Zielgruppen - Kein Patentrezept für Frauen

Im Kampf um Marktanteile sollten Banken und Versicherungen ihr Angebot stärker auf Frauen ausrichten, empfiehlt die Unternehmensberatung AT Kearney. Diese Botschaft ist nicht neu, ebenso wenig wie die ihr zugrunde liegenden Fakten. Frauen investieren weniger in Aktien, Anleihen und Fonds als Männer. In Deutschland nutzen nur 16 Prozent der Frauen Investmentprodukte, unter den Männern sind es 24 Prozent. Bei der betrieblichen Altersvorsorge beträgt die Schere fünf Prozentpunkte, bei Kreditkarten sind es elf Prozentpunkte Unterschied. Ins gesamt verfügen Frauen im Schnitt über 4,4 Bankprodukte, bei den Männern sind es 4,7. Bei den Versicherungsprodukten sind es 4,7 Produkte bei Frauen gegenüber 5,1 Produkte bei Männern.
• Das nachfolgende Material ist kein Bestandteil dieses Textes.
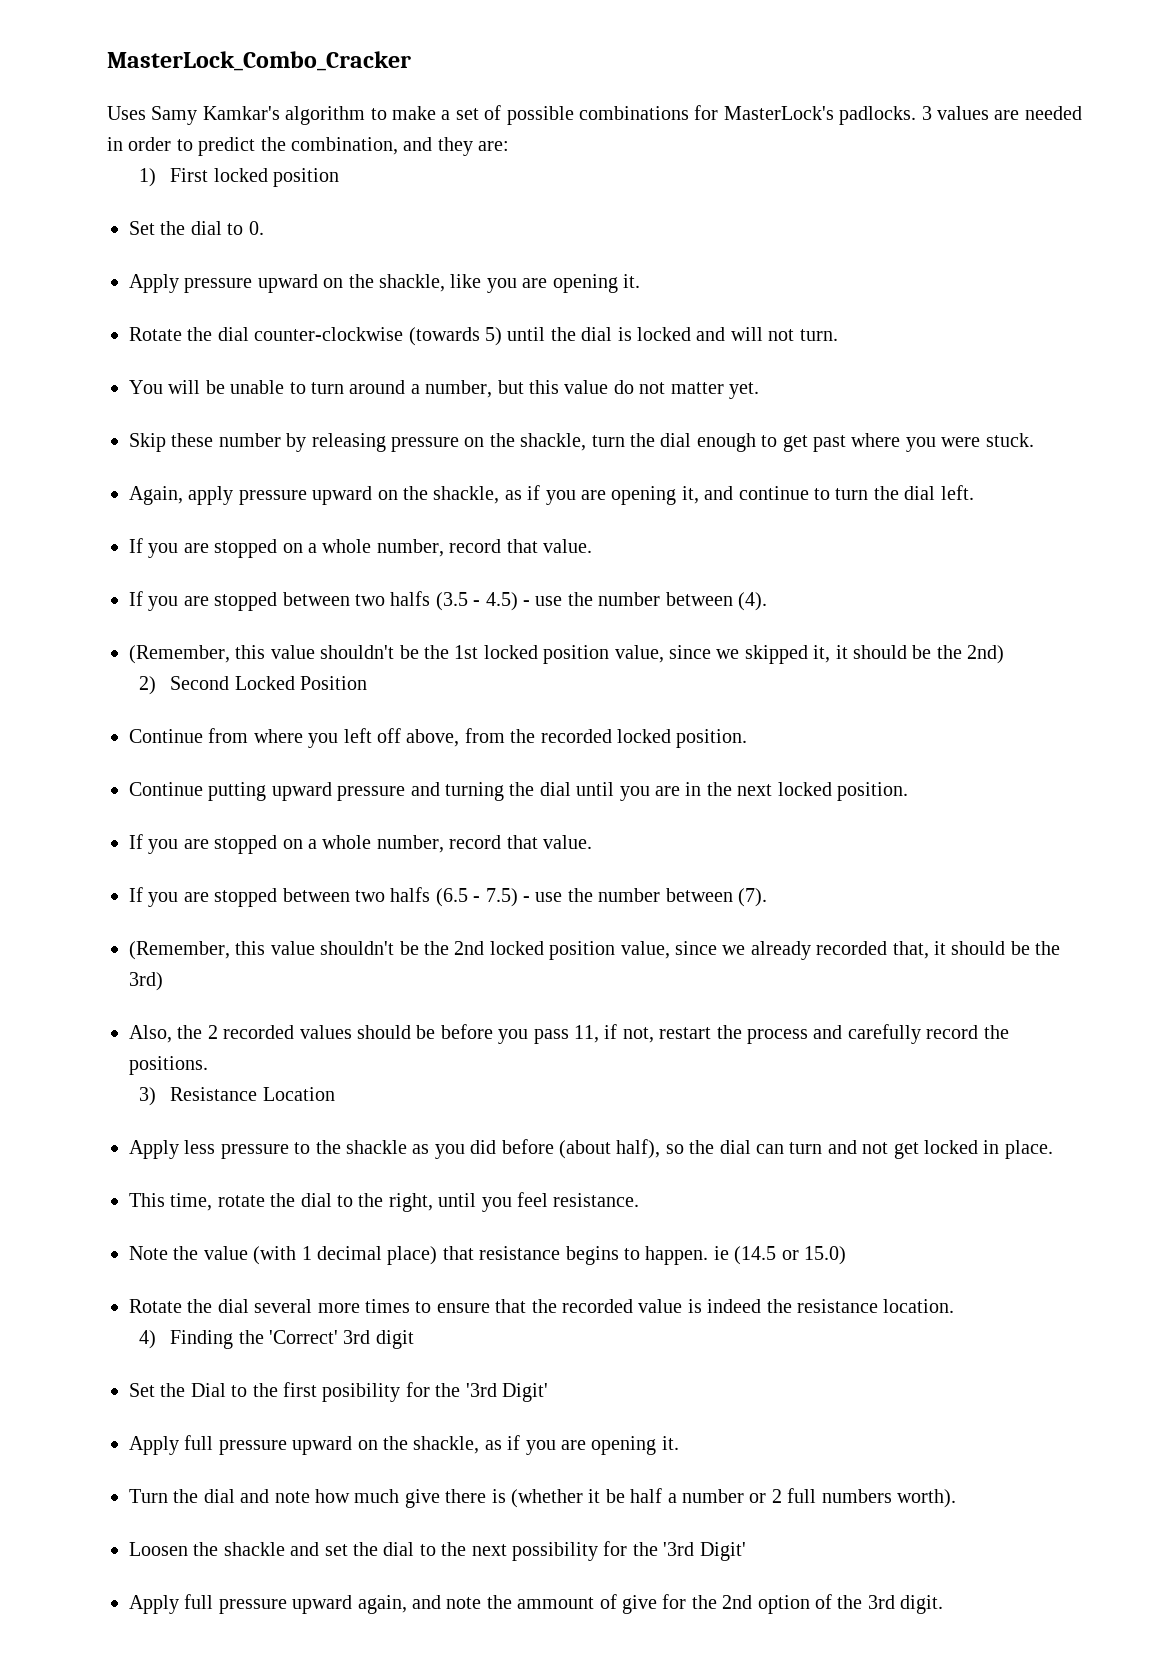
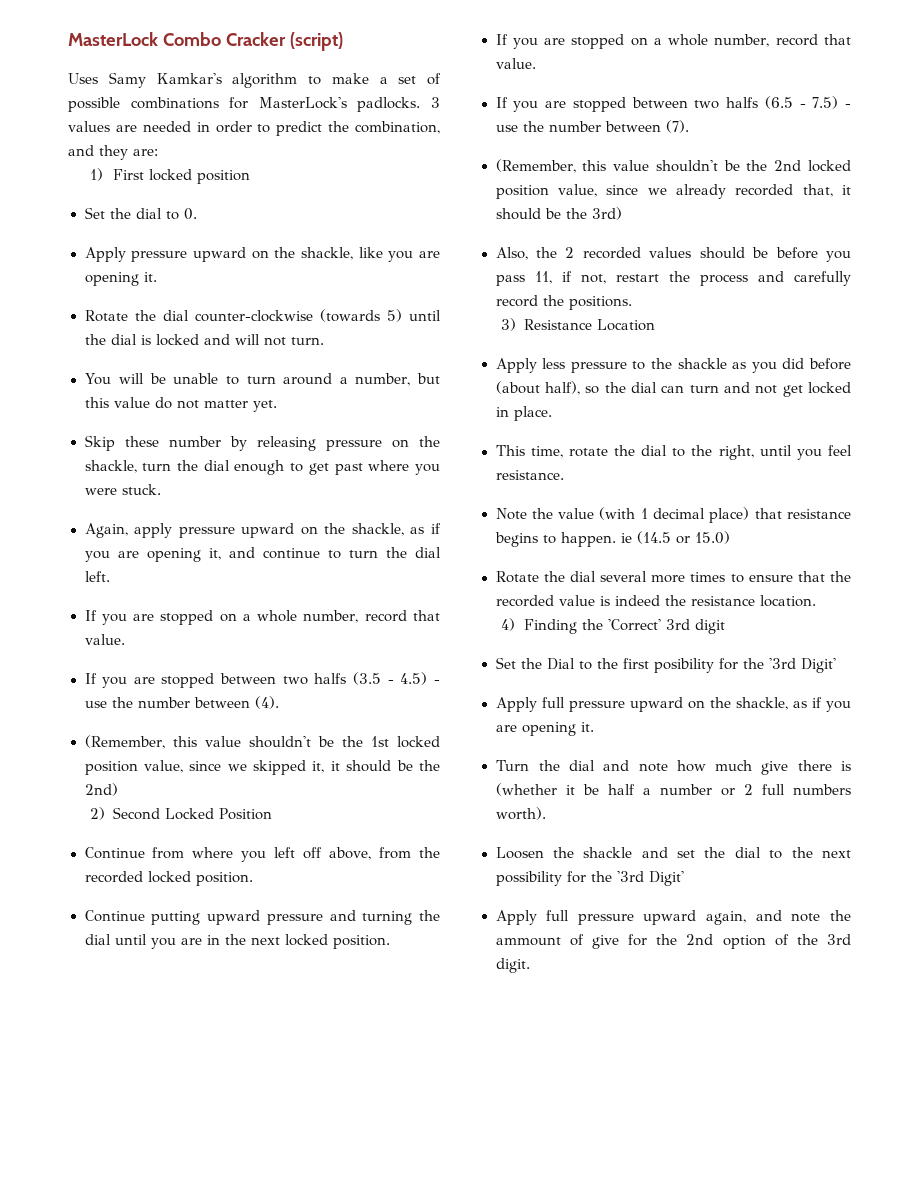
[107,51,411,71] MasterLock_Combo_Cracker -> [68,32,343,51] MasterLock Combo Cracker (script)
Ist aber deshalb die Schlussfolgerung richtig, dass die Finanzdienstleister das Potenzial bei Frauen nicht richtig ausschöpfen? Beispiel Betriebsrente: Hier ist das Potenzial schon durch die gesellschaftliche Entwicklung begrenzt. Frauen, die nicht erwerbstätig oder nur geringfügig beschäftigt sind, lässt sich beim besten Willen keine Betriebsrente verkaufen.
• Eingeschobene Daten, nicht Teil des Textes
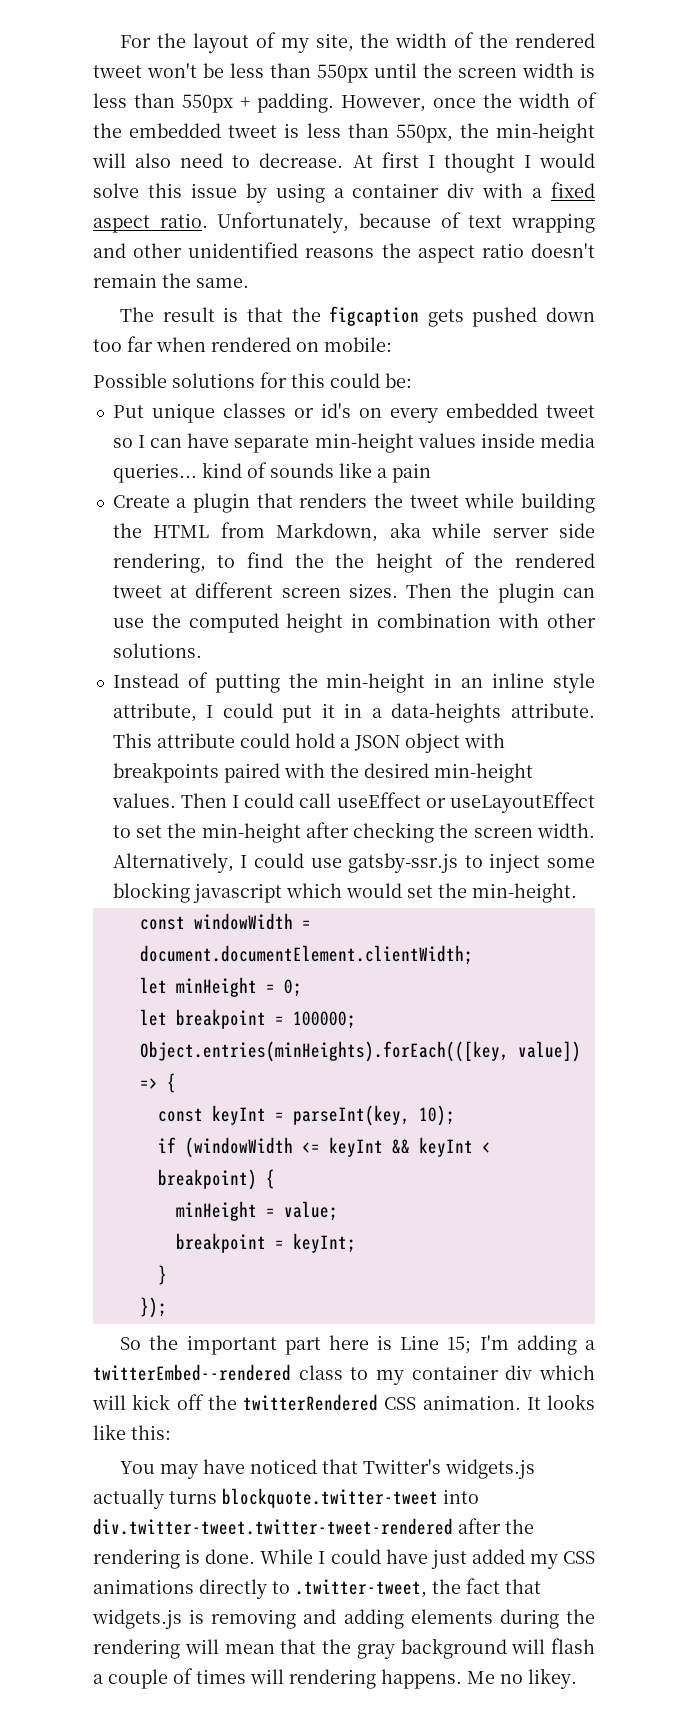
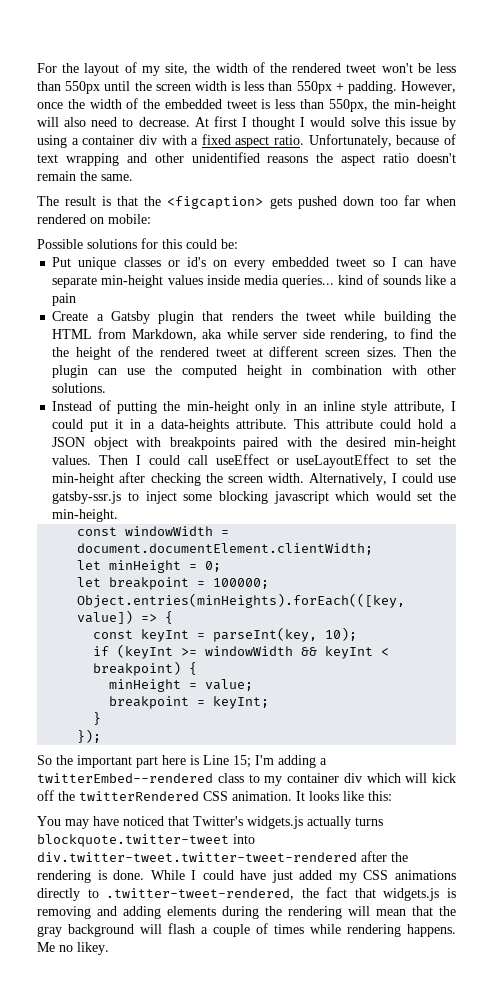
[329,306,420,326] figcaption -> [167,196,264,209] <figcaption>
(187, 503) none -> [110,311,150,324] Gatsby
(426, 683) none -> [255,401,281,414] only
[184,1137,383,1158] (windowWidth <= keyInt -> [117,644,294,659] (keyInt >= windowWidth
[295,1579,427,1598] .twitter-tweet, -> [106,888,295,900] .twitter-tweet-rendered,
[250,1669,284,1684] will -> [310,924,341,934] while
Bei Versicherungen laufen viele Verträge als Familienpolice, bei der nach einer Heirat der Partner mit eingeschlossen wird. Auch dort sind die zusätzlichen Absatzpotenziale also begrenzt. Gleiches gilt für Kreditkarten, wo die Partnerkarte im Hinblick auf die Jahresgebühr günstiger sein kann als wenn jeder Partner eine eigene Karte beantragt.
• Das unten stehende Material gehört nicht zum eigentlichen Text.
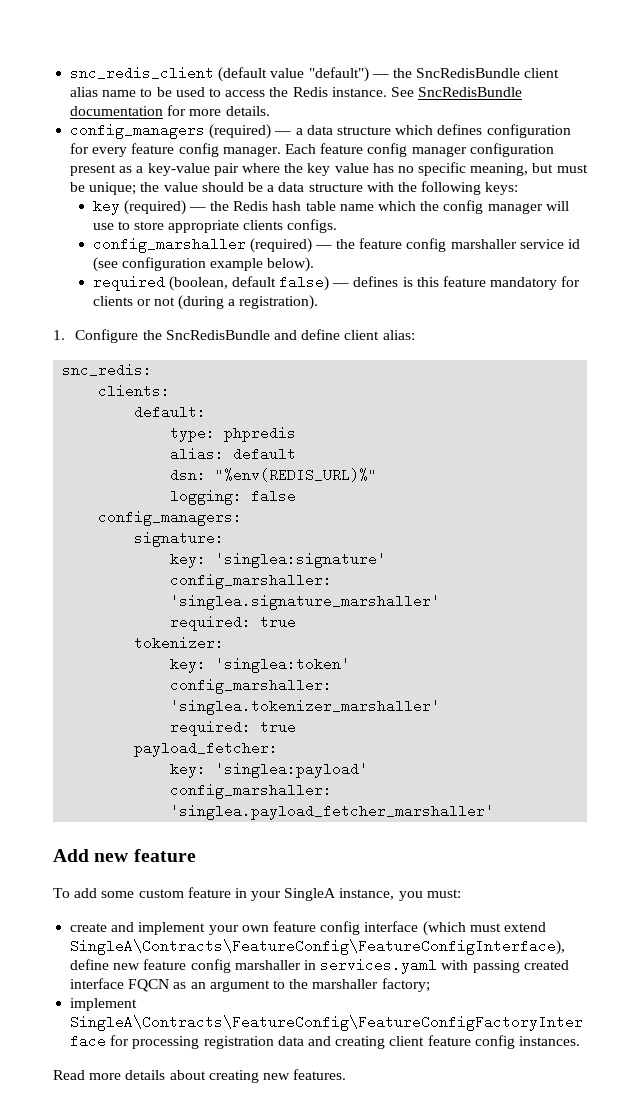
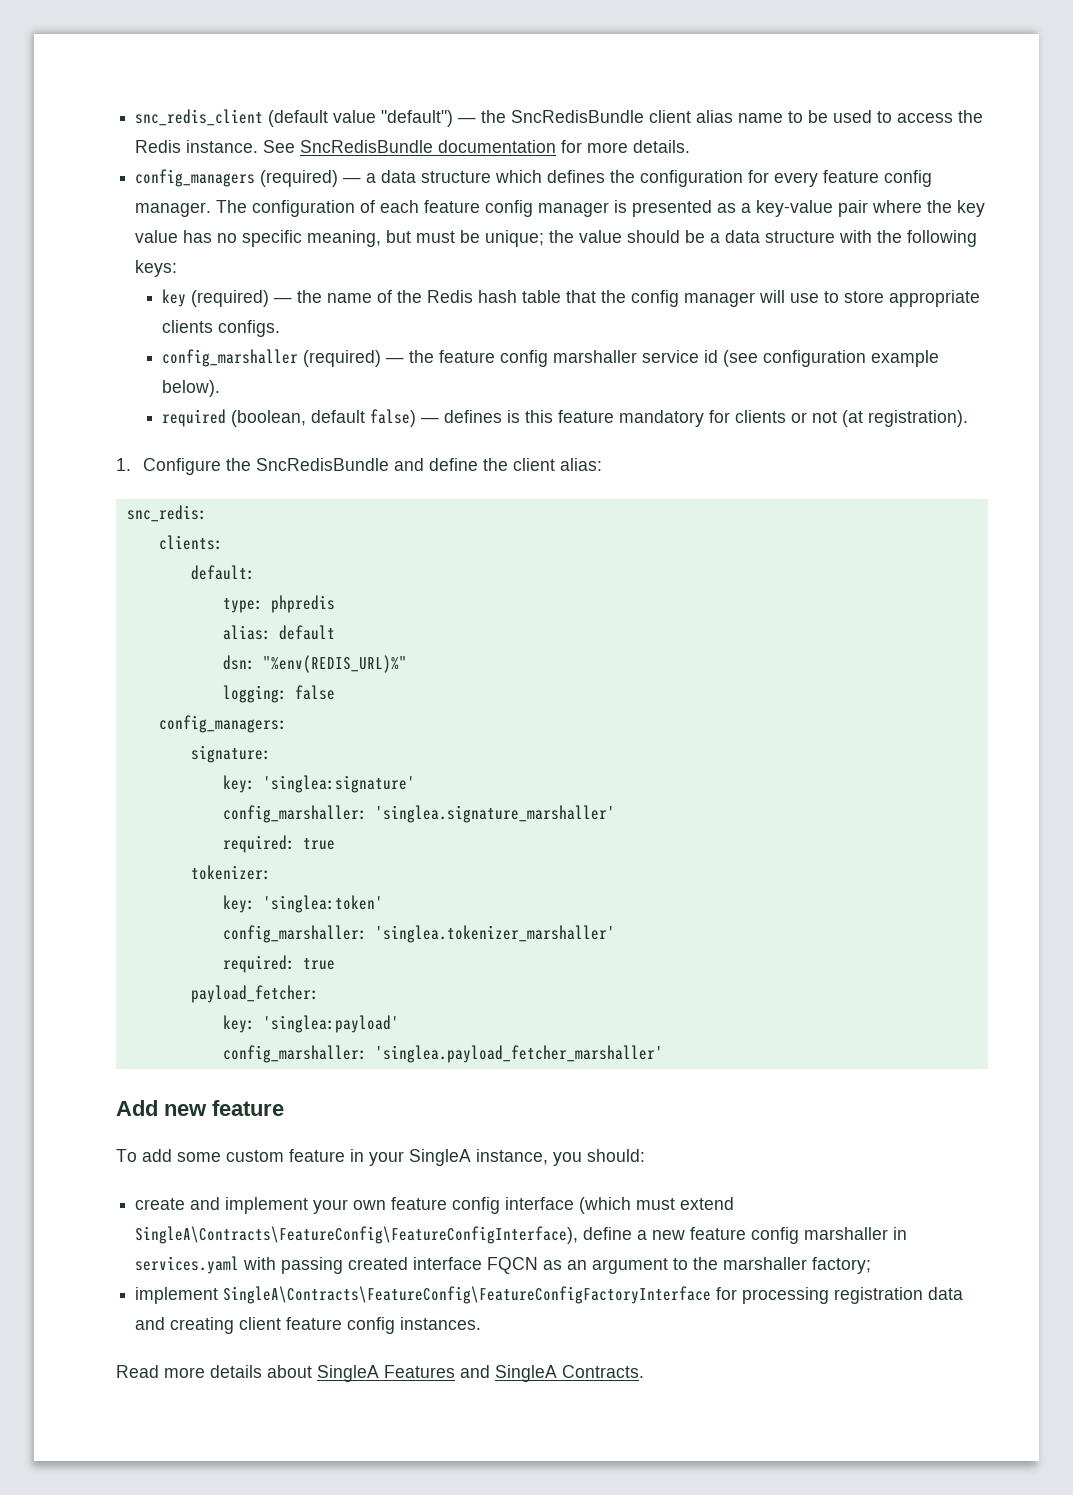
(483, 129) none -> [610,170,636,183] the
[284,144,316,154] Each -> [216,200,420,217] The configuration of each
[469,143,554,157] [70,164,117,176] configuration present -> [614,200,713,217] is presented
(230, 206) none -> [327,290,423,303] name of the
[339,201,416,211] name which -> [566,290,597,303] that
[178,295,236,310] (during a -> [842,410,864,427] (at
(341, 334) none -> [483,458,509,471] the
[426,889,461,898] must: -> [587,1149,645,1162] should:
(110, 964) none -> [637,1230,648,1240] a
[208,1069,347,1083] creating new features. -> [317,1365,644,1382] SingleA Features and SingleA Contracts.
Dass viele Frauen ihre Finanzangelegenheiten auf ihren Partner delegieren, wie es AT Kearney als Ursache für die Differenz bei der Nutzung von Finanzprodukten ausmacht, mag dabei durchaus richtig sein. Schließlich übernehmen viele Männer lieber die Regelung der Familienfinanzen als die Hausarbeit. Für die Anbieter bleibt es sich jedoch unter dem Strich gleich, ob eine Versicherungspolice oder Kreditkarte auf den Mann oder die Frau läuft.

Auch beim Thema Wertpapiere spielt die klassische Rollenverteilung sicher eine gewisse Rolle. Wer sich neben dem Beruf noch um Familie und Haushalt zu kümmern hat, der hat schlicht weniger Zeit, auch noch die Entwicklungen am Kapitalmarkt zu beobachten. Dass damit die Skepsis gegenüber Wertpapieranlagen wächst ist nur natürlich. Hinzu kommt das grundsätzlich höhere Sicherheitsbedürfnis von Frauen, das zahlreiche Studien immer wieder belegen. Im Zweifels fall ist vielen Anlegerinnen die Lebensversicherung eben doch lieber als das Wertpapierdepot.

Dass Frauen damit in Sachen Altersvorsorge im Schnitt schlechter dastehen - keine Frage. Ein Patentrezept zur Lösung dieses Problems ist aber noch nicht gefunden. Weibliche Berater mögen die Situation und Sichtweise ihrer Geschlechtsgenossinnen besser verstehen - sie dürfen sie in ihrer Anlagestrategie aber auch nicht "gegen den Strich bürsten, sondern müssen die Risikopräferenzen ihrer Kundinnen berücksichtigen. Einen wichtigen Ansatzpunkt haben die Consultants indessen geliefert: Kundinnen, die sich nach einer Trennung oder dem Verlust ihres Partners plötzlich selbst um ihre Finanzen kümmern müssen, sind vermutlich besonders beratungsaffin. Red.